Instrucciones de la tarea :: Indique si cada afirmación concuerda con el texto sobre las normas jurídicas, respondiendo sí o no y citando literalmente las palabras de dicho texto que lo determinan: (a) las normativas nunca son el único medio para garantizar los cambios colectivos; (b) el derecho de acceso a internet ya figura en alguna Constitución moderna; (c) el derecho al medio ambiente existía cuando surgieron las primeras Constituciones.

Sección del documento ::
________
Percibo de una forma cada vez más acusada la tendencia a traducir en norma jurídica varios aspectos de las relaciones sociales, así como ciertos anhelos y deseos a los que aspira el ser humano como miembro de la sociedad. Se pretende convertir en “derecho”, en “sanción” o en “prohibición” cuestiones impensables hasta hace poco tiempo. Es cierto que las normativas son vehículos importantes (en ocasiones, los únicos) para garantizar los cambios colectivos y el progreso comunitario. Los profesores de Derecho Constitucional solemos enseñar la evolución de los derechos por fases históricas, pues cuando surgieron las primeras Constituciones o Declaraciones de Derechos no existía el denominado “derecho al medio ambiente” ni, obviamente, el reciente “derecho a acceso a internet”, que ya ha hallado plasmación en diversas resoluciones de la ONU e, incluso, se ha incorporado a alguna de las más modernas Cartas Magnas. Asimismo, y al margen de la esfera específica de los derechos, se produce una circunstancia similar con las legislaciones sancionadoras y las destinadas a prohibir conductas.
________
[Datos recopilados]
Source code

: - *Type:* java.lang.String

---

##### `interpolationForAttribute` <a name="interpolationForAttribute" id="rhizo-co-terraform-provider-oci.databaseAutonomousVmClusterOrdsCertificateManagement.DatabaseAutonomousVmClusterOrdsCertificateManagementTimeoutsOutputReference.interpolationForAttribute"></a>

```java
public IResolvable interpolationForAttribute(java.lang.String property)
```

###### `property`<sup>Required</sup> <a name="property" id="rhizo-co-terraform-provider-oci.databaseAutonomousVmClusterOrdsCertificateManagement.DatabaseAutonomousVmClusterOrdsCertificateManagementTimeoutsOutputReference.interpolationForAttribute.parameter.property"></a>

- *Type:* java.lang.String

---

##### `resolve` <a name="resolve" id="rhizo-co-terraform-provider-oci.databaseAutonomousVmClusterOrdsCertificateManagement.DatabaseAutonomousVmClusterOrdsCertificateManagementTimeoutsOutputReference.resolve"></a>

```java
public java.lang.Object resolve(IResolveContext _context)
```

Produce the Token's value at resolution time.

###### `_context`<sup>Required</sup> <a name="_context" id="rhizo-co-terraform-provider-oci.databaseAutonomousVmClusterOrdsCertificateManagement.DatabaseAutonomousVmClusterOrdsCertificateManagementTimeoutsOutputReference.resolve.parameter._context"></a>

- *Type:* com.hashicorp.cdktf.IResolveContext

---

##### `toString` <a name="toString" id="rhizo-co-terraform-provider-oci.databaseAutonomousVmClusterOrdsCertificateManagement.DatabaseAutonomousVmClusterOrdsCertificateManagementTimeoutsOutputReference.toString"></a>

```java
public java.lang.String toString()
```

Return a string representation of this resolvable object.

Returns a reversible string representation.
________
Solución propuesta ::
(a) No: «Es cierto que las normativas son vehículos importantes (en ocasiones, los únicos) para garantizar los cambios colectivos y el progreso comunitario».
(b) Sí: «se ha incorporado a alguna de las más modernas Cartas Magnas».
(c) No: «cuando surgieron las primeras Constituciones o Declaraciones de Derechos no existía el denominado “derecho al medio ambiente”».